Work to complete:
Would you output the entries below only from the line containing "Po S(Lattice2021)352" through the line containing "[17] G. ’t Hooft, Naturalness, chiral", exactly as they stand and with both ends included?

Entries supplied:

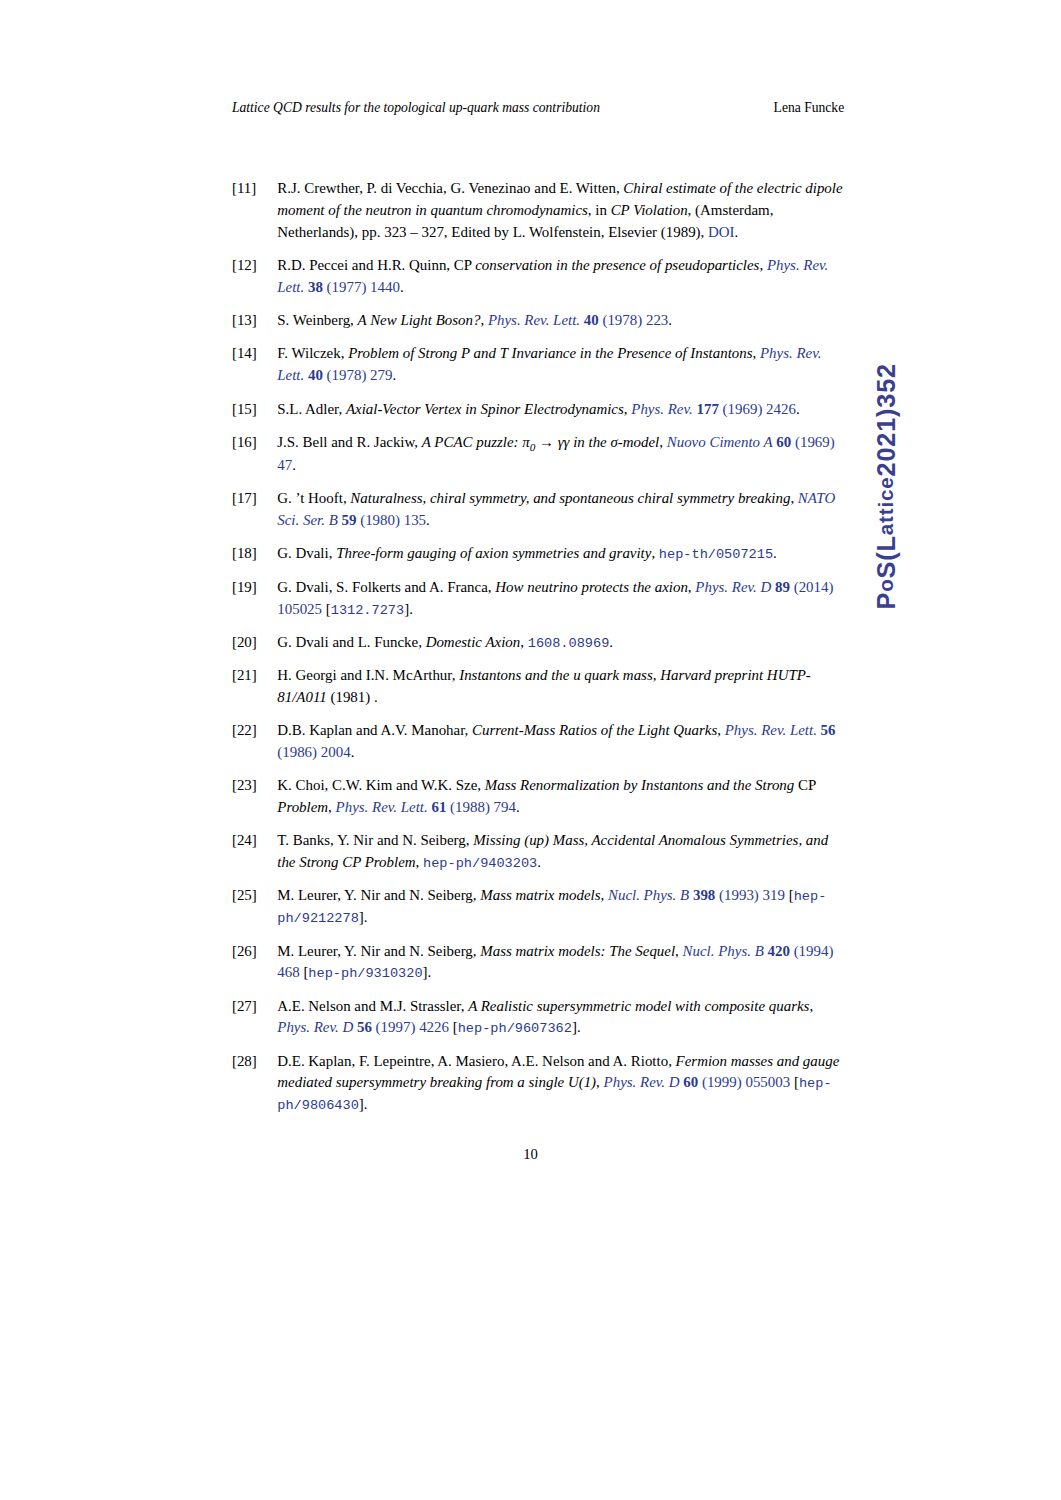Lattice QCD results for the topological up-quark mass contribution
Lena Funcke
Po S(Lattice2021)352
[11] R.J. Crewther, P. di Vecchia, G. Venezinao and E. Witten, Chiral estimate of the electric dipole moment of the neutron in quantum chromodynamics, in CP Violation, (Amsterdam, Netherlands), pp. 323 – 327, Edited by L. Wolfenstein, Elsevier (1989), DOI.
[12] R.D. Peccei and H.R. Quinn, CP conservation in the presence of pseudoparticles, Phys. Rev. Lett. 38 (1977) 1440.
[13] S. Weinberg, A New Light Boson?, Phys. Rev. Lett. 40 (1978) 223.
[14] F. Wilczek, Problem of Strong P and T Invariance in the Presence of Instantons, Phys. Rev. Lett. 40 (1978) 279.
[15] S.L. Adler, Axial-Vector Vertex in Spinor Electrodynamics, Phys. Rev. 177 (1969) 2426.
[16] J.S. Bell and R. Jackiw, A PCAC puzzle: π0 → γγ in the σ-model, Nuovo Cimento A 60 (1969) 47.
[17] G. ’t Hooft, Naturalness, chiral symmetry, and spontaneous chiral symmetry breaking, NATO Sci. Ser. B 59 (1980) 135.
[18] G. Dvali, Three-form gauging of axion symmetries and gravity, hep-th/0507215.
[19] G. Dvali, S. Folkerts and A. Franca, How neutrino protects the axion, Phys. Rev. D 89 (2014) 105025 [1312.7273].
[20] G. Dvali and L. Funcke, Domestic Axion, 1608.08969.
[21] H. Georgi and I.N. McArthur, Instantons and the u quark mass, Harvard preprint HUTP-81/A011 (1981) .
[22] D.B. Kaplan and A.V. Manohar, Current-Mass Ratios of the Light Quarks, Phys. Rev. Lett. 56 (1986) 2004.
[23] K. Choi, C.W. Kim and W.K. Sze, Mass Renormalization by Instantons and the Strong CP Problem, Phys. Rev. Lett. 61 (1988) 794.
[24] T. Banks, Y. Nir and N. Seiberg, Missing (up) Mass, Accidental Anomalous Symmetries, and the Strong CP Problem, hep-ph/9403203.
[25] M. Leurer, Y. Nir and N. Seiberg, Mass matrix models, Nucl. Phys. B 398 (1993) 319 [hep-ph/9212278].
[26] M. Leurer, Y. Nir and N. Seiberg, Mass matrix models: The Sequel, Nucl. Phys. B 420 (1994) 468 [hep-ph/9310320].
[27] A.E. Nelson and M.J. Strassler, A Realistic supersymmetric model with composite quarks, Phys. Rev. D 56 (1997) 4226 [hep-ph/9607362].
[28] D.E. Kaplan, F. Lepeintre, A. Masiero, A.E. Nelson and A. Riotto, Fermion masses and gauge mediated supersymmetry breaking from a single U(1), Phys. Rev. D 60 (1999) 055003 [hep-ph/9806430].
10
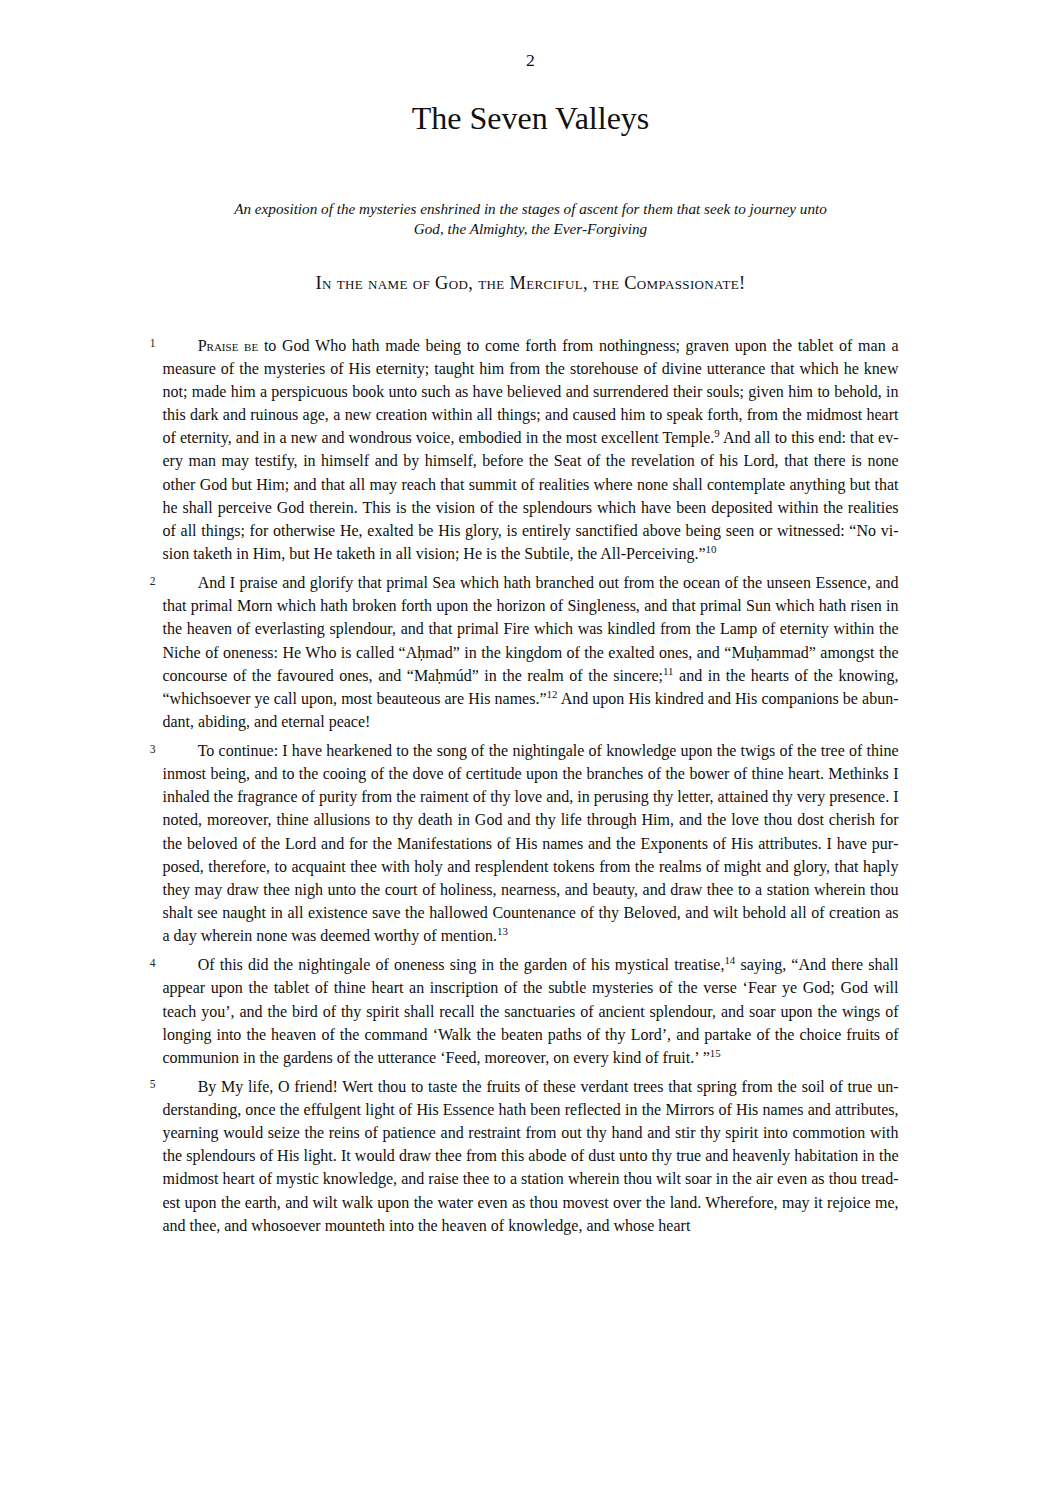2
The Seven Valleys
An exposition of the mysteries enshrined in the stages of ascent for them that seek to journey unto God, the Almighty, the Ever-Forgiving
In the name of God, the Merciful, the Compassionate!
Praise be to God Who hath made being to come forth from nothingness; graven upon the tablet of man a measure of the mysteries of His eternity; taught him from the storehouse of divine utterance that which he knew not; made him a perspicuous book unto such as have believed and surrendered their souls; given him to behold, in this dark and ruinous age, a new creation within all things; and caused him to speak forth, from the midmost heart of eternity, and in a new and wondrous voice, embodied in the most excellent Temple.9 And all to this end: that every man may testify, in himself and by himself, before the Seat of the revelation of his Lord, that there is none other God but Him; and that all may reach that summit of realities where none shall contemplate anything but that he shall perceive God therein. This is the vision of the splendours which have been deposited within the realities of all things; for otherwise He, exalted be His glory, is entirely sanctified above being seen or witnessed: “No vision taketh in Him, but He taketh in all vision; He is the Subtile, the All-Perceiving.”10
And I praise and glorify that primal Sea which hath branched out from the ocean of the unseen Essence, and that primal Morn which hath broken forth upon the horizon of Singleness, and that primal Sun which hath risen in the heaven of everlasting splendour, and that primal Fire which was kindled from the Lamp of eternity within the Niche of oneness: He Who is called “Aḥmad” in the kingdom of the exalted ones, and “Muḥammad” amongst the concourse of the favoured ones, and “Maḥmúd” in the realm of the sincere;11 and in the hearts of the knowing, “whichsoever ye call upon, most beauteous are His names.”12 And upon His kindred and His companions be abundant, abiding, and eternal peace!
To continue: I have hearkened to the song of the nightingale of knowledge upon the twigs of the tree of thine inmost being, and to the cooing of the dove of certitude upon the branches of the bower of thine heart. Methinks I inhaled the fragrance of purity from the raiment of thy love and, in perusing thy letter, attained thy very presence. I noted, moreover, thine allusions to thy death in God and thy life through Him, and the love thou dost cherish for the beloved of the Lord and for the Manifestations of His names and the Exponents of His attributes. I have purposed, therefore, to acquaint thee with holy and resplendent tokens from the realms of might and glory, that haply they may draw thee nigh unto the court of holiness, nearness, and beauty, and draw thee to a station wherein thou shalt see naught in all existence save the hallowed Countenance of thy Beloved, and wilt behold all of creation as a day wherein none was deemed worthy of mention.13
Of this did the nightingale of oneness sing in the garden of his mystical treatise,14 saying, “And there shall appear upon the tablet of thine heart an inscription of the subtle mysteries of the verse ‘Fear ye God; God will teach you’, and the bird of thy spirit shall recall the sanctuaries of ancient splendour, and soar upon the wings of longing into the heaven of the command ‘Walk the beaten paths of thy Lord’, and partake of the choice fruits of communion in the gardens of the utterance ‘Feed, moreover, on every kind of fruit.’ ”15
By My life, O friend! Wert thou to taste the fruits of these verdant trees that spring from the soil of true understanding, once the effulgent light of His Essence hath been reflected in the Mirrors of His names and attributes, yearning would seize the reins of patience and restraint from out thy hand and stir thy spirit into commotion with the splendours of His light. It would draw thee from this abode of dust unto thy true and heavenly habitation in the midmost heart of mystic knowledge, and raise thee to a station wherein thou wilt soar in the air even as thou treadest upon the earth, and wilt walk upon the water even as thou movest over the land. Wherefore, may it rejoice me, and thee, and whosoever mounteth into the heaven of knowledge, and whose heart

Response to the exercise:
Po S(Lattice2021)352
[11] R.J. Crewther, P. di Vecchia, G. Venezinao and E. Witten, Chiral estimate of the electric dipole moment of the neutron in quantum chromodynamics, in CP Violation, (Amsterdam, Netherlands), pp. 323 – 327, Edited by L. Wolfenstein, Elsevier (1989), DOI.
[12] R.D. Peccei and H.R. Quinn, CP conservation in the presence of pseudoparticles, Phys. Rev. Lett. 38 (1977) 1440.
[13] S. Weinberg, A New Light Boson?, Phys. Rev. Lett. 40 (1978) 223.
[14] F. Wilczek, Problem of Strong P and T Invariance in the Presence of Instantons, Phys. Rev. Lett. 40 (1978) 279.
[15] S.L. Adler, Axial-Vector Vertex in Spinor Electrodynamics, Phys. Rev. 177 (1969) 2426.
[16] J.S. Bell and R. Jackiw, A PCAC puzzle: π0 → γγ in the σ-model, Nuovo Cimento A 60 (1969) 47.
[17] G. ’t Hooft, Naturalness, chiral symmetry, and spontaneous chiral symmetry breaking, NATO Sci. Ser. B 59 (1980) 135.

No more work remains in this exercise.